The raid had been going on for about an hour when John went for a look around after a particularly loud explosion had shook the building. When he came back in he said to Kate, ‘Freer Road has had it. Fair few casualties. Can you come?’
‘Course I can come,’ Kate said. ‘I might be able to treat some of the walking wounded.’ And so saying she followed John up the cellar steps as the ack-ack guns began to bark into the dusky summer sky. ‘Where were the bloody gunners till now?’ John grumbled as they scurried along. ‘Fast asleep?’
Kate, once more breathing in the smoke and the dust and feeling the acrid stink of explosives lodge in the back of her throat, said, ‘You can hardly blame them. As you said, it has been a full year since there has been anything at all.’
‘Yeah, well, let this be a lesson to us all,’ John said grimly. ‘We can’t rest easy in our beds until this blasted war is over and done.’
Freer Road was in disarray.

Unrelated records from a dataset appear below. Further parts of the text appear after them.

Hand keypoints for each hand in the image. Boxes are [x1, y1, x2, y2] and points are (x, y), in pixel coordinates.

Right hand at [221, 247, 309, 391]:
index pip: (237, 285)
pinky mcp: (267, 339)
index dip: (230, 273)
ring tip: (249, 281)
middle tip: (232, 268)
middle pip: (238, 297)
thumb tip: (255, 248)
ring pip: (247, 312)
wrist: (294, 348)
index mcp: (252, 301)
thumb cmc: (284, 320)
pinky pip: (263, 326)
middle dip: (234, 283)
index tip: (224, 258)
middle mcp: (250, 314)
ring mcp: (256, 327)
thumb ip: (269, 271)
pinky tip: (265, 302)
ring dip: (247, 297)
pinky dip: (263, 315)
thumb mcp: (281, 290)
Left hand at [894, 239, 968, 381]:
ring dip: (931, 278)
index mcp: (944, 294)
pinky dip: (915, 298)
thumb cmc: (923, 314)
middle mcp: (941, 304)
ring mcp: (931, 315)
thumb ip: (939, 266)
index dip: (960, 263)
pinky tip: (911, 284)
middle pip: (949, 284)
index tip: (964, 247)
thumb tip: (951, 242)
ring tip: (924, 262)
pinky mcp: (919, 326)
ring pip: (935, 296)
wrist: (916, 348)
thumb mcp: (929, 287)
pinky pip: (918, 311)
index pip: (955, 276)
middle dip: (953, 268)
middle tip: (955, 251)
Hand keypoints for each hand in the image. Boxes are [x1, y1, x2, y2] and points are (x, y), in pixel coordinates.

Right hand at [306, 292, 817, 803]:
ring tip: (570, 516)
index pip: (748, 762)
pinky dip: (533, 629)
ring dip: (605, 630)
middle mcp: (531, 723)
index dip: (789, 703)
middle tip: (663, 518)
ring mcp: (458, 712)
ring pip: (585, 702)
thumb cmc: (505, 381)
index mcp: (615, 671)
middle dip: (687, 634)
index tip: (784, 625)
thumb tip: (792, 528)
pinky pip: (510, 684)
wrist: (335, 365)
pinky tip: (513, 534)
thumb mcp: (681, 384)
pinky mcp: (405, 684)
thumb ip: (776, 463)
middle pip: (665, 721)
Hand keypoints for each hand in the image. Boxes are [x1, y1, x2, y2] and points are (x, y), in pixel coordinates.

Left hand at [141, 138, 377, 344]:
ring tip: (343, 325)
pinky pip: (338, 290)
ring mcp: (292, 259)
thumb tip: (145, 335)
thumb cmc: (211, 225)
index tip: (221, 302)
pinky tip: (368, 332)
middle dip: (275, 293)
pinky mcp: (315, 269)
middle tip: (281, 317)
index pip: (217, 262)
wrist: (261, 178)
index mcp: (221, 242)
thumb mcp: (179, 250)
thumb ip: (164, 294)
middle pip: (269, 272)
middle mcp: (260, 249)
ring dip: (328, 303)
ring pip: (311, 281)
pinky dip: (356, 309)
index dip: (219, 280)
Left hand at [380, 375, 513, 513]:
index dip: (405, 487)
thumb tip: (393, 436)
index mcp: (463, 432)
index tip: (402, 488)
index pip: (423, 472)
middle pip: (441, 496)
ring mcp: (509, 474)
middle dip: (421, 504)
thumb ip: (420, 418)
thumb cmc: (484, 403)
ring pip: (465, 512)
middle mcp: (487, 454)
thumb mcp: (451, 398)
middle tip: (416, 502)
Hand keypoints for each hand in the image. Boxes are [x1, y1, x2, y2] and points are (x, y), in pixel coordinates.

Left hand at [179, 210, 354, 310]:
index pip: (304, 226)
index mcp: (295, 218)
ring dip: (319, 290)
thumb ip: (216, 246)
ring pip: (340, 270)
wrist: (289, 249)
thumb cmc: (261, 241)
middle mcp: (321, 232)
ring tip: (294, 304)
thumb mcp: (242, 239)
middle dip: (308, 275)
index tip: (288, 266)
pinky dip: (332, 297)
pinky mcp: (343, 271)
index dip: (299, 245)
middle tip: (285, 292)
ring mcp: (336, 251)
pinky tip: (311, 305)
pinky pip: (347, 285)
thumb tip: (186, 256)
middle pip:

Piles of rubbish and masonry lay in heaps and mounds where there were once people’s homes. Two ambulances were loading stretchers when she arrived, but other injured people were milling round, their stunned faces grey with brick dust. And to deal with all these people was one valiant Red Cross worker. ‘I’m an ARP warden,’ Kate said, ‘but I was off duty to
night. I’m fully trained in first aid.’ She saw relief pass over the nurse’s face as she shrugged her arms helplessly and said, ‘Do what you can.’

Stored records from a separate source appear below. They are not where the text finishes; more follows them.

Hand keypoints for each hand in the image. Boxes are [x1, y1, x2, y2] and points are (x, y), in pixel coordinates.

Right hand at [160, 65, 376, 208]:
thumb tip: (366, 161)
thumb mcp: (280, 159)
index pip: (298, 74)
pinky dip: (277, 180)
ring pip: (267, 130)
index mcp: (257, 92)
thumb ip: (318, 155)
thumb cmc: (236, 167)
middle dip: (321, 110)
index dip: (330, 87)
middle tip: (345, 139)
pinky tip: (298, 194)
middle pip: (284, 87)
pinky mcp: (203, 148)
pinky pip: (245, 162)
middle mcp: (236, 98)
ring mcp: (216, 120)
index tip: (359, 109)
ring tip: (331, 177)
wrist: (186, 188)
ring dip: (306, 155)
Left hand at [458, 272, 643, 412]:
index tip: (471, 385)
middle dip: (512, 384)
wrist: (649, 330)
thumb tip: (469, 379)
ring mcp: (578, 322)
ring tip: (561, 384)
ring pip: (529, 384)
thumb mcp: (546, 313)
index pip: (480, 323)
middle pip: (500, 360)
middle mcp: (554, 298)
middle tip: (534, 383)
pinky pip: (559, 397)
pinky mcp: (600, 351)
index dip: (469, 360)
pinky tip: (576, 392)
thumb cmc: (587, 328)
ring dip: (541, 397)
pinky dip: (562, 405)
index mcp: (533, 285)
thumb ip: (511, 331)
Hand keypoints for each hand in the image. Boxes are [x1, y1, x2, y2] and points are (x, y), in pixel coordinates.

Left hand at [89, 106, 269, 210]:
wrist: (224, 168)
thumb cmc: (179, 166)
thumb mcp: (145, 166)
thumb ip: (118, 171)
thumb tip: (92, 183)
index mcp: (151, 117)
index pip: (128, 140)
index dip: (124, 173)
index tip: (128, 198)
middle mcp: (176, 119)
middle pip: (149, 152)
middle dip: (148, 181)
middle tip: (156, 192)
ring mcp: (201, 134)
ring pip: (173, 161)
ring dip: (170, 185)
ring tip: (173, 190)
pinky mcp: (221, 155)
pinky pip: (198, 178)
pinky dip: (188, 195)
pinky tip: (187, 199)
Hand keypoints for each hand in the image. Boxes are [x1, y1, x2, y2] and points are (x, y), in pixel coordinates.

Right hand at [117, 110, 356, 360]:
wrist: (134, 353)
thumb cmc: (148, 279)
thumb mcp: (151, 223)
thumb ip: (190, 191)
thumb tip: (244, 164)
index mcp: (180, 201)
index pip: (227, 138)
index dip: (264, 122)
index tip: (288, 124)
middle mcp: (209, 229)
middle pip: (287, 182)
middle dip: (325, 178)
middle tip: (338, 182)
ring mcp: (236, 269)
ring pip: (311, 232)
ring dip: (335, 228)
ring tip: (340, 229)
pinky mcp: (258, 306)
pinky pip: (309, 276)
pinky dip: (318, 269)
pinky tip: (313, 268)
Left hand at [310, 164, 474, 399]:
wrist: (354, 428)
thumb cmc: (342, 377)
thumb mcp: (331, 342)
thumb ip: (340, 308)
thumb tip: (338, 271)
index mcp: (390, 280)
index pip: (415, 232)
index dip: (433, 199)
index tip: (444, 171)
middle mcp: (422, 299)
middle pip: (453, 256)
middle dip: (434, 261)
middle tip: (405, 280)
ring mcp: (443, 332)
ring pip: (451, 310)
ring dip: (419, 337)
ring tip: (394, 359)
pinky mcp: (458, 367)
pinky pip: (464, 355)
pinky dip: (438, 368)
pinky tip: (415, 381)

And Kate did what she could, which was mainly cleaning, dressing and bandaging wounds. It was some time later when she was directed to a specific mound. People pulled out of a collapsed cellar had been seated on the ground, next to a mound of masonry, all that was left of a terrace of houses, when the unstable stack suddenly began to cave in, burying the people who had been near to it.
She set to work immediately, as did many more, moving the debris to reach the trapped people beneath. She didn’t notice the fractured roof beam balanced precariously on top of a pile of broken bricks, until it became dislodged as the rescuers toiled on. ‘Watch out!’ someone called to Kate, and she glanced up to see the beam heading straight for her. She tried to move but it was too late. It cracked on to the side of her head and she knew no more.
When Kate opened her heavy eyes she shut them again quickly because the brightness caused a pain to throb behind them. But the movement had been noted, and when she heard a voice call her name she forced open her eyelids again, squinting to see who it was. ‘Where am I?’
‘The General Hospital,’ the owner of the voice said. ‘You had an argument with a roof beam, according to the ambulance driver, and you came off worse.’
Kate remembered the raid and then helping the Red Cross nurse and then the buildings that had collapsed on the people and toiling to free them, but she couldn’t remember being hit herself and she told the nurse this. ‘Best not remembering that,’ the nurse said as she tucked her in. ‘Doctor said you must have a skull like an elephant. Have you a headache?’
Kate nodded and then wished she hadn’t.
‘Daren’t give you anything till Doctor says so,’ the nurse said. ‘But I can get you a drink of water, if you’d like one. Then, if I were you, I’d try to sleep again, because he won’t be around for some hours but he will be very pleased that you are conscious at last.’